India’s Eternal reported a cash balance of ₹18,857 crore in Q1FY26, nearly tripling its key rival’s reserves. Strategic capex, strong operational cash flows, and QIP proceeds have fortified the company’s financial position ahead of intensifying competition in the quick commerce sector.
Eternal, the parent company of food delivery platform Zomato, reported a strong cash position of ₹18,857 crore for the quarter ending June 2025 (Q1FY26), up from ₹18,825 crore in the previous quarter. This bolstered balance sheet comes despite continued capital expenditure toward infrastructure and expansion, especially for its quick commerce arm, Blinkit.
The company’s cash position has significantly improved over the past year. In Q1FY25, Eternal’s cash reserves stood at ₹12,539 crore. A major contributor to this surge was a ₹8,446 crore capital raise through a Qualified Institutional Placement (QIP) during Q3FY25, which added meaningful liquidity to fund growth and maintain a competitive edge.
Eternal’s consistent profitability in its core food delivery business has allowed it to generate strong operating cash flows, which further fuel its war chest. The company stated in its filing that the increase in Q1FY26 could have been higher if not for partial recovery of ticketing advances issued in the previous quarter in its Going-Out vertical.
Significantly, Eternal’s current cash balance is almost three times larger than its closest rival. As per the last reported figures, Swiggy held ₹6,695 crore in cash as of Q4FY25. While Swiggy has yet to release its Q1FY26 results, analysts anticipate further depletion of its reserves due to sustained investment in Instamart, its quick commerce unit.
This widening gap in liquidity is critical as India’s quick commerce landscape intensifies. Players are ramping up expansion efforts, deploying capital toward dark store infrastructure, faster delivery networks, and competitive customer acquisition strategies. Eternal’s robust capital base offers a strategic advantage in absorbing these costs while maintaining operational agility.

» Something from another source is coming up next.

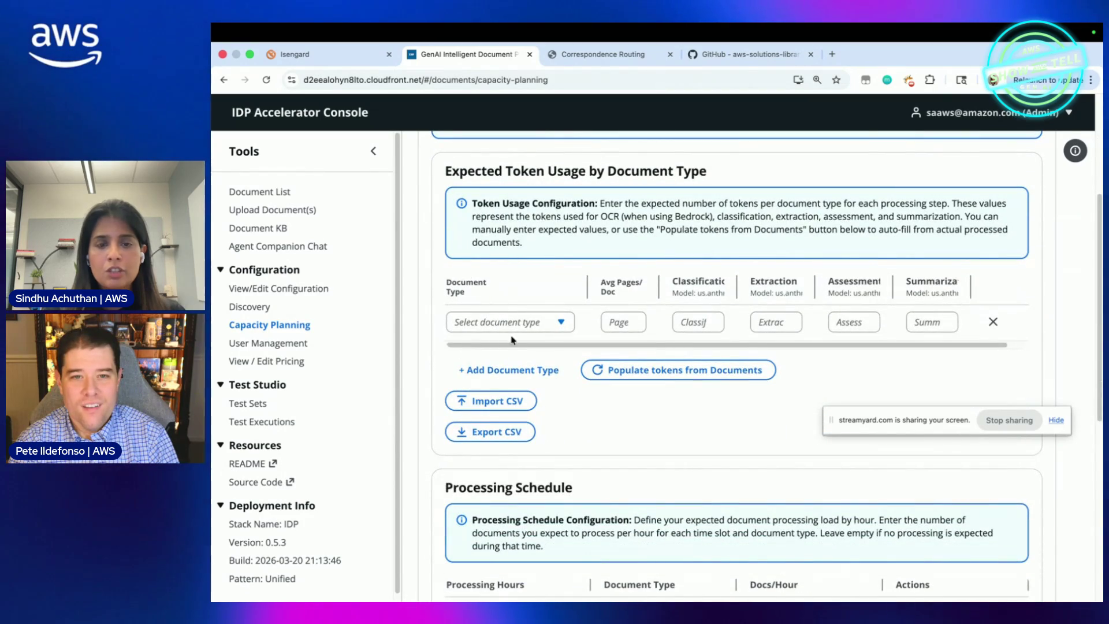
{"action": "left_click", "coordinate": [508, 328]}
{"action": "left_click", "coordinate": [508, 423]}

Industry watchers note that with higher cash reserves, Eternal is better positioned to scale Blinkit, capture market share, and endure prolonged competitive pressure. The quick commerce segment, known for thin margins and high upfront costs, demands deep capital to achieve sustainable unit economics and long-term profitability.
Eternal’s recent performance underscores its strategy to balance growth with fiscal discipline, ensuring it remains a dominant force in India’s evolving consumer internet ecosystem. As the IPO-funded liquidity from competitors eventually thins out, the battle in quick commerce could increasingly favor players like Eternal that have not only scaled fast but also banked on strong internal accruals and capital raises at opportune times.